··· DOCUMENT EXTRACT ···

Name:  Playing for Keeps
AuthorRead by:  Mur Lafferty
Episodes:  15
Format:  Podcast Novel
AuthorNovel Website:
Podcast Feed:
Print Status:  Published by Swarm Press
Theme Song :  “Playing for Keeps” by  Beatnik Turtle
One sentence synopsis:  A bar owner is thrown into the middle of a Villain plot and a Hero conspiracy because of her unique powers.

This week’s review is about a book that holds a special place for me in my listening library.  Playing for Keeps was the first non-compilation podcast novel that I ever listened to.  It also has the distinction of being the first podcast Novel that I have gone out and bought the print book of.  I discovered this one from Mur Lafferty’s podcast “I Should be Writing” which as a writer who struggles with the motivation to actually write I find very helpful.  I highly recommend it to any struggling writers.  So now that I have listened to it again does “Playing for Keeps” live up to the pedestal I have placed it on?  Read on to find out.

The main Character Keepsie is not considered powerful enough to be a Superhero by the government academy that trains and monitors those with Superpowers.  Her and her friends are bitter at the Academy and she has started a bar for those that were turned down by them right across the street.  The staff is all low powered, but most of their powers are so situational that they are perfect for the jobs they have.  A waitress that can instantly sober anyone up, a cook that instantly knows the perfect meal to make for anyone, and a waitress that can carry anything of any weight on a bar tray without dropping it.  Keepsie herself has the ability to keep things that she owns and no one can take anything from her.

··· SUPPLIED INFORMATION ···

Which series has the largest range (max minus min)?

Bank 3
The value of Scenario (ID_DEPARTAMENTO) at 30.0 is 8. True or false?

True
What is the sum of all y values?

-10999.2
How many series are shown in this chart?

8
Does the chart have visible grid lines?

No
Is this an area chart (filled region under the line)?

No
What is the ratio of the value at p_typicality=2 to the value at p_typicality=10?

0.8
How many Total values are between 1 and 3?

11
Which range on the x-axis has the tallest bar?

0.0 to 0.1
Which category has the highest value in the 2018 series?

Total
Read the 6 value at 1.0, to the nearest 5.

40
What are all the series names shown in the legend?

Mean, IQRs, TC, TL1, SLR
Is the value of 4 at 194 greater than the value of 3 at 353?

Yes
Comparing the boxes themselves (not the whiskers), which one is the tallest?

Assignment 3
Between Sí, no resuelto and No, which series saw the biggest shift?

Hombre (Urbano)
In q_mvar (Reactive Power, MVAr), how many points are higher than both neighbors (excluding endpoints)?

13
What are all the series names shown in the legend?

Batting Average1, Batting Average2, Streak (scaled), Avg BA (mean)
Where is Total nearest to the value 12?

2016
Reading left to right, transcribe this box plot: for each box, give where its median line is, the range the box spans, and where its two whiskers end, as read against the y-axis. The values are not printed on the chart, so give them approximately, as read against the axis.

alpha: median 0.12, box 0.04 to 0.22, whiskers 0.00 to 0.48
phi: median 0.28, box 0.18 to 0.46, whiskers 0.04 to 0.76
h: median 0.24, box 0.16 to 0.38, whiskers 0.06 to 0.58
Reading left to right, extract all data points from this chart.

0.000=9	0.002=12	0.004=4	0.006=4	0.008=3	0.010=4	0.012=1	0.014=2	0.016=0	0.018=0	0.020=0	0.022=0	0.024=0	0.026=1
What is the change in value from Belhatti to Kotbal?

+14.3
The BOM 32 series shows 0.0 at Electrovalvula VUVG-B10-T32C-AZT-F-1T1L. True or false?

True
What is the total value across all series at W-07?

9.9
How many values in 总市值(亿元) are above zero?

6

···

» TASK PROMPT
Please name the publisher of the print edition listed in the Playing for Keeps review. These records come from a separate source.

» REPLY TO THE TASK
Swarm Press